Many moons ago (please don’t ask, smile) I was employed with the Ministry of Works in Arima. The main office was located in a small building opposite the Arima Municipal stadium (“The Velodrome”). My first assignment was on the Blanchieusse road where one of the bridges collapsed. Not long after that assignment I was sent to work on the construction of the Bridge across the Arima River located on the Arima Old Road. This Bridge leads to the Arima Senior Comprehensive School and was an important link for the buses to get to the school. OK, so I was the “Checker” who kept the records at the site and our foreman’s name was Mr. Julian Reid – a wonderful man. This is where I learned the ins and outs of Babash.
Harrilal Singh, a resident of Central Trinidad would bring the “coffee” as we called it because the guys working in the river area needed “something to warm up the insides”. We had this triangular piece of half inch steel that Clyde, our in-house steel bender, designed that would act as our cow bell to call the guys in. The sound of the bell did not indicate that it was break time, it was a call to the senses that something special had arrived. The sounding bell was not like that of the primary schools where one would cringe because it was time to get to classes - this was different. It was used to let the guys know that it was time to leave the the rive and come up for some “coffee”. The only thing is that this “coffee”, if poured on a piece of lumbar and lighted would easily behave like gasoline – and it felt like fire rushing down your throat, not because it was hot like a traditional coffee drink, but because of the alcohol content. To be honest and in retrospect, that was literally fire-water. The concoction also had a unique scent that is typical of this home brew. Yes it was an illegal brew but those were the good ole days – say whatever you want but that is how I feel about that period of my life.
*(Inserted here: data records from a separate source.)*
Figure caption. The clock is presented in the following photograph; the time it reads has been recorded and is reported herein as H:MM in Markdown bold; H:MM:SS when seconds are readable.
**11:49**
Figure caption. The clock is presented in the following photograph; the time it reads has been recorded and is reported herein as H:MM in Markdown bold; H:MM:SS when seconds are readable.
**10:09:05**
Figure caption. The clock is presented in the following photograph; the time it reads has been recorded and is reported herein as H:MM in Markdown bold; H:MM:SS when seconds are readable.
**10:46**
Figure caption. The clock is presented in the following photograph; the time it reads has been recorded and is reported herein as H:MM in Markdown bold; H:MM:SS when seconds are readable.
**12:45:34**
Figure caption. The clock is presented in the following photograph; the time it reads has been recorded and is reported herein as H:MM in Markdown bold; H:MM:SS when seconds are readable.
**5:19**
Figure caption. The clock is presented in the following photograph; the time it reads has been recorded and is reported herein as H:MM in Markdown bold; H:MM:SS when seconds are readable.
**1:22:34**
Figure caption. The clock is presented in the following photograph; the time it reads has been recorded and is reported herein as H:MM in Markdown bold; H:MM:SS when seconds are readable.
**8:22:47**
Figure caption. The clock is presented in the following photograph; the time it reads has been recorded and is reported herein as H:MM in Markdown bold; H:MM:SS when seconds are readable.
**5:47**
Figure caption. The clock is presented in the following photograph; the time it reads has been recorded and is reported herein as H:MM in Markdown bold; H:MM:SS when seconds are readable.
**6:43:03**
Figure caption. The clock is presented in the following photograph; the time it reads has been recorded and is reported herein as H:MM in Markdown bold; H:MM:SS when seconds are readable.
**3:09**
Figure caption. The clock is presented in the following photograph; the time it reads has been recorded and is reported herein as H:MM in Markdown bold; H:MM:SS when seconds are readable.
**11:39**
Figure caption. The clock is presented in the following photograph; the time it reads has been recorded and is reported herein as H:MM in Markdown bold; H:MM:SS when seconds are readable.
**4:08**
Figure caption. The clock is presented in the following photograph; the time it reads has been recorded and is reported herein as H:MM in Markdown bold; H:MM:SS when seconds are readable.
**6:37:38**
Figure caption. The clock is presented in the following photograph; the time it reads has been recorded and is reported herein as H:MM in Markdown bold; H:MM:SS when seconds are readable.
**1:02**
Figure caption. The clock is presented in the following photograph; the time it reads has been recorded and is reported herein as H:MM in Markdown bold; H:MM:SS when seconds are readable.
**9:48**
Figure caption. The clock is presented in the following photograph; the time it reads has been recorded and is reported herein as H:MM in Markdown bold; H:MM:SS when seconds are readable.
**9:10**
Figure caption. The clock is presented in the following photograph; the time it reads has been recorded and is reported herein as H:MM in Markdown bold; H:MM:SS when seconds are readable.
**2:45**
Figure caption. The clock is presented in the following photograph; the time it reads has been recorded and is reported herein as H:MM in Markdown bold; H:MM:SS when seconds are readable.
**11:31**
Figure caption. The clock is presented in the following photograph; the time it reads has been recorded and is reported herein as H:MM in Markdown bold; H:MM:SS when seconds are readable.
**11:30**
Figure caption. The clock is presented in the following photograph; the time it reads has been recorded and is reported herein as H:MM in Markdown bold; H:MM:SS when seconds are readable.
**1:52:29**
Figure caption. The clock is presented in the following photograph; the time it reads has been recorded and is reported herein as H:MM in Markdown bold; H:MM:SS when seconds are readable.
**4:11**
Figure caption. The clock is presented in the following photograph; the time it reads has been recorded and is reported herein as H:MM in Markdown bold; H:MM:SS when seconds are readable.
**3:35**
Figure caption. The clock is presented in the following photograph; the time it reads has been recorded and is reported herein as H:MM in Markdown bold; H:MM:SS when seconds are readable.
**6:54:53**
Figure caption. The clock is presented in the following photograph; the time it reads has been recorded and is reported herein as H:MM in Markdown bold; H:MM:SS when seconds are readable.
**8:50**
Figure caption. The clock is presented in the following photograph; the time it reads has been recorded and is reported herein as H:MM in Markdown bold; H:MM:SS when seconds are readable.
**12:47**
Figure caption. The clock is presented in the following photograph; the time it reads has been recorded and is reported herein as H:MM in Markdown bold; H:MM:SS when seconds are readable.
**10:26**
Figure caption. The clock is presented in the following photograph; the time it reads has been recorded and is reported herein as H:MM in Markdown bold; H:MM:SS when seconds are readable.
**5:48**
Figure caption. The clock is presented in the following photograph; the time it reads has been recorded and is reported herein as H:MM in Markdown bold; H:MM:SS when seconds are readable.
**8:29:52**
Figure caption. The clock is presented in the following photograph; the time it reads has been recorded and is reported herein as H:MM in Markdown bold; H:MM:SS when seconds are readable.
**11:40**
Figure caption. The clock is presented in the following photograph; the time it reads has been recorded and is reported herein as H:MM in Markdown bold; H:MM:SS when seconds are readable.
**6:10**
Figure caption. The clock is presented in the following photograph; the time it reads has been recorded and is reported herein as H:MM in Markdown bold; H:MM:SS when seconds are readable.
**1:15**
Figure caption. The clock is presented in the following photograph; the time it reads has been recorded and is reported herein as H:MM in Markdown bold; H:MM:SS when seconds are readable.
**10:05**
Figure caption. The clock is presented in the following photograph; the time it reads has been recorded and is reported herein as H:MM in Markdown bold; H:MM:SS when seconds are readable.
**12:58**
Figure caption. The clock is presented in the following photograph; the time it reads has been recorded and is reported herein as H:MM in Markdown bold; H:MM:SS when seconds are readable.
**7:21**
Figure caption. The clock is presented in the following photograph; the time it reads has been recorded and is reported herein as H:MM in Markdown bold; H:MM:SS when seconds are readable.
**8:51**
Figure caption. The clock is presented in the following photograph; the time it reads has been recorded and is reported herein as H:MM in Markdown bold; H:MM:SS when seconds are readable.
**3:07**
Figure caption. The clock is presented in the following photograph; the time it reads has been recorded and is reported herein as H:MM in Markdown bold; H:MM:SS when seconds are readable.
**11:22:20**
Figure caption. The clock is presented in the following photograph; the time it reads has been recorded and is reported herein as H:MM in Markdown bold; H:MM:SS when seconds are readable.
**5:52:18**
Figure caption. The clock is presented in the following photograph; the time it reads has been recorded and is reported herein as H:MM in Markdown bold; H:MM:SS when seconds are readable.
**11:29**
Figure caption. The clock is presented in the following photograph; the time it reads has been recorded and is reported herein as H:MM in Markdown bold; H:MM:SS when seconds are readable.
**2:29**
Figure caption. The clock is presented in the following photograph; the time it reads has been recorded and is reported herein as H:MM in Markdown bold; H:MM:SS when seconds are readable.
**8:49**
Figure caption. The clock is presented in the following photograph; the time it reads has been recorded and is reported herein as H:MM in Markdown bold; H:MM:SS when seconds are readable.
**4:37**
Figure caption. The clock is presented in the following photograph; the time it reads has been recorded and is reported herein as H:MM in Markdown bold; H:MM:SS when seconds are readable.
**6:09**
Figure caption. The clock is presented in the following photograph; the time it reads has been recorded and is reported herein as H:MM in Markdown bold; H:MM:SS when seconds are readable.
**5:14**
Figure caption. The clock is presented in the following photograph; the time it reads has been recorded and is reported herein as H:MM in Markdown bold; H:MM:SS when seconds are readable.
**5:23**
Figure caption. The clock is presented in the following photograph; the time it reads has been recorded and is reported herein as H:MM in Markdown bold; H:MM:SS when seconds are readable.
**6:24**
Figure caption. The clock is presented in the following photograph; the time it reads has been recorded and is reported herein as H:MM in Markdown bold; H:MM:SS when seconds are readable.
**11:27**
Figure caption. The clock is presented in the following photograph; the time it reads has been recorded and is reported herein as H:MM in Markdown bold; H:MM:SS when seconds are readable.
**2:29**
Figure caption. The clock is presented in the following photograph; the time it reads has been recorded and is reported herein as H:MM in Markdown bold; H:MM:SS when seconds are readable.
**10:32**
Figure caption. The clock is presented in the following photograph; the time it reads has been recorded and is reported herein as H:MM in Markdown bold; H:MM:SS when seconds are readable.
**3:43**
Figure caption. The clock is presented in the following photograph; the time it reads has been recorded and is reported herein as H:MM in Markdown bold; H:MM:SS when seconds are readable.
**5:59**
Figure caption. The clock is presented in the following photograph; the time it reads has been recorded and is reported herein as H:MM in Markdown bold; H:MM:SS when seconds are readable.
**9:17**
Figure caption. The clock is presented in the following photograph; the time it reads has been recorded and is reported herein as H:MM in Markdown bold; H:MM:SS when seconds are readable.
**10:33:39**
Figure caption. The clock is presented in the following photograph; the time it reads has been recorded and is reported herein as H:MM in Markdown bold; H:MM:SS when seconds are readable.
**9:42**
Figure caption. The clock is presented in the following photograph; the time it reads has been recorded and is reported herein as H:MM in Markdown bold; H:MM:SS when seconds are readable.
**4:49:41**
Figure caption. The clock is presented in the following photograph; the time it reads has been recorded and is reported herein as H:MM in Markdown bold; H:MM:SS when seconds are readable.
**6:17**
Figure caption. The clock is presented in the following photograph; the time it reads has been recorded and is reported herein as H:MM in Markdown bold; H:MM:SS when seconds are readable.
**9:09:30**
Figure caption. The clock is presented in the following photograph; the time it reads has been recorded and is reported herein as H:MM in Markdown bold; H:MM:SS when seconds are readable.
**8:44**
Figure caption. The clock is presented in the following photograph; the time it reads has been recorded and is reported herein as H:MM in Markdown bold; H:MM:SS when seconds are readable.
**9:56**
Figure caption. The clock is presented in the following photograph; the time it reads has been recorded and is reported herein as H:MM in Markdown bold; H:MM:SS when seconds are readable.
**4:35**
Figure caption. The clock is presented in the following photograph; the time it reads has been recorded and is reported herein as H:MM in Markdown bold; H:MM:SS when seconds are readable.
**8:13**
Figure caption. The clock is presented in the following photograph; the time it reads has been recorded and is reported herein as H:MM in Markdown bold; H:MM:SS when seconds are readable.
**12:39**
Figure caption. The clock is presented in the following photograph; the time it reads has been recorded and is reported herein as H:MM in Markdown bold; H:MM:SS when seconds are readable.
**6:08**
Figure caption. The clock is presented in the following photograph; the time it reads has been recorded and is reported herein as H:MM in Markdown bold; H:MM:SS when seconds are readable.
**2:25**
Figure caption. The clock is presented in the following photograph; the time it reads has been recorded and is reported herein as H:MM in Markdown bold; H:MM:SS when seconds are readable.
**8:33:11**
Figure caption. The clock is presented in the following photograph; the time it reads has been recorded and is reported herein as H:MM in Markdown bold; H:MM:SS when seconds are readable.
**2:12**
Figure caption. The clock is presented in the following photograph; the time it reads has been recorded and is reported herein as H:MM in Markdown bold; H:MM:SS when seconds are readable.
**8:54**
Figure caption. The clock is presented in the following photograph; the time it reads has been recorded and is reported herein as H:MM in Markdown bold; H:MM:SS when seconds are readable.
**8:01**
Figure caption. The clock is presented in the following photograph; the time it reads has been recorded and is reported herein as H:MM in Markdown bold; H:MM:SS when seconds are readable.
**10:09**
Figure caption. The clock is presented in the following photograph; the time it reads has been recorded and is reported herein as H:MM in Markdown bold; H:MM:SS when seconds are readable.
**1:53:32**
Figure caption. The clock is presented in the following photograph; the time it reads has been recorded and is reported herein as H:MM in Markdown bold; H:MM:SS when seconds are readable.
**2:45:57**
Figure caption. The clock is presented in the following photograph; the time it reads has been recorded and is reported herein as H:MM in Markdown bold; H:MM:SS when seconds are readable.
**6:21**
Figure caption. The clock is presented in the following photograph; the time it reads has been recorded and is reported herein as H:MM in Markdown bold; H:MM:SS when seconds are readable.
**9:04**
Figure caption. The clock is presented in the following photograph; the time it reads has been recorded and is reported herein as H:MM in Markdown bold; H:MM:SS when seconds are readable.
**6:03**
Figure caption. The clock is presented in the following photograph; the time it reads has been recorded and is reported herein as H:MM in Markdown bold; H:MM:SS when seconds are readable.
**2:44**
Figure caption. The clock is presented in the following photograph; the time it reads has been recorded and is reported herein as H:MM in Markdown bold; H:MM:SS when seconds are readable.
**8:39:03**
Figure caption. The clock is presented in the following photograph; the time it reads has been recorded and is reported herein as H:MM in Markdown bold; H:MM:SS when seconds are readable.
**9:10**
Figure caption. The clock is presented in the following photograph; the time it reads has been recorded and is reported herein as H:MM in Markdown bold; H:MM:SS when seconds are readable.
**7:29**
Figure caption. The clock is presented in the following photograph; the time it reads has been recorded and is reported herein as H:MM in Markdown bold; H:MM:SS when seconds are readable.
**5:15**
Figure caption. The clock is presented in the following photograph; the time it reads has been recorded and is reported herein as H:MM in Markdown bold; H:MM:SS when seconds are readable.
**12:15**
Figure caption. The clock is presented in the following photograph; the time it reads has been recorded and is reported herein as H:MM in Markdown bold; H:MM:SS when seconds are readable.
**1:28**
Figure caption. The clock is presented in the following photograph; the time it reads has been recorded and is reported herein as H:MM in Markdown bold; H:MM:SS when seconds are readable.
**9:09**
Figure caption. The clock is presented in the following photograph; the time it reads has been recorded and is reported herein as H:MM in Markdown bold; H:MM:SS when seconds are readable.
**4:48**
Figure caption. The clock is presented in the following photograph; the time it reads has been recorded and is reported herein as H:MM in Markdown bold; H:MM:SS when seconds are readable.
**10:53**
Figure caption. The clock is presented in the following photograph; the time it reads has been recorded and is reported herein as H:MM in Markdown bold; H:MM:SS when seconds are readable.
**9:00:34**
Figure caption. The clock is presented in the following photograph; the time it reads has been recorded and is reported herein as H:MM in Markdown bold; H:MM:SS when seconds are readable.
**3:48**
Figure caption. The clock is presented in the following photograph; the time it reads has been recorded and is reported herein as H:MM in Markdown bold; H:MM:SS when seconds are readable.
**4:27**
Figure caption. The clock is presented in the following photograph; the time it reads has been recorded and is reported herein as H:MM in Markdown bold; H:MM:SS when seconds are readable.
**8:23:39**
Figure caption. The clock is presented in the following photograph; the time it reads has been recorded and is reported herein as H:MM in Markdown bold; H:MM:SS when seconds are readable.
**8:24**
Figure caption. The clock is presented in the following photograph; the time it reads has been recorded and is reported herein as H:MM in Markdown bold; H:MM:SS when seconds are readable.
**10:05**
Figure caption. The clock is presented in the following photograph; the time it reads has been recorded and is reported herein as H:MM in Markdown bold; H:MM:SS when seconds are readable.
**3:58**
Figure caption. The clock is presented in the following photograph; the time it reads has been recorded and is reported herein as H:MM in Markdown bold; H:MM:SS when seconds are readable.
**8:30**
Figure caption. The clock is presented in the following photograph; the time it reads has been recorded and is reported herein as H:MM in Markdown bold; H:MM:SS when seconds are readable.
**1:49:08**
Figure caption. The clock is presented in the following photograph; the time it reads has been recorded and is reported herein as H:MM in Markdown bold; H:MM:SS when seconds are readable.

These memories and the need for a new name for one of my earlier blogs led me to select Babash as the new name for the previously named site Trini2DMarrow.vox.com. Vox was a free site owned by Six Apart - the Typepad people. Babash the blog does not exist anymore but the brew that lit up our senses back then now has a regal name to it. A refined and remix of the original recipe has been given the midas touch by Moët Hennessy and is being sold to the International community under the name 10 Cane Rum.
This legal brew is only available for purchase,in Trinidad, at the duty free section at Piarco Airport but is easily available in the United States and other major cities around the World. The procuct is produced in St. Madeline in South Trinidad and is made from the first press of the sugar cane and not brewed from molasses. The first press of the sugar cane is then sent to Angostura limited where it is now blended with aged Angostura rum to produce the latest iteration of the brew. "Hey,what a t'ing indeed." Bush Rum that is; Babash has grown up and it took a French Company to see the light.
Indeed, the drink has a kick and lit up many lives back in the day. Now it has a regal price of US $31.00 a bottle. However, the changes to the brew have kept the original babash drink unique and can still stand alone as the original fire-water. Some have likened the 10 Cane Rum drink to the Brazilian Cachaça rum. The Hennessey site states that it takes 10 stalks of sugar cane to produce one bottle of the rum, hense the name 10 Cane Rum. So when you think of Babash the drink, think about the regal nature of 10 Cane rum, a product of Trinidad recreated and reblended by Moët Hennessy and all the stars will be aligned just right.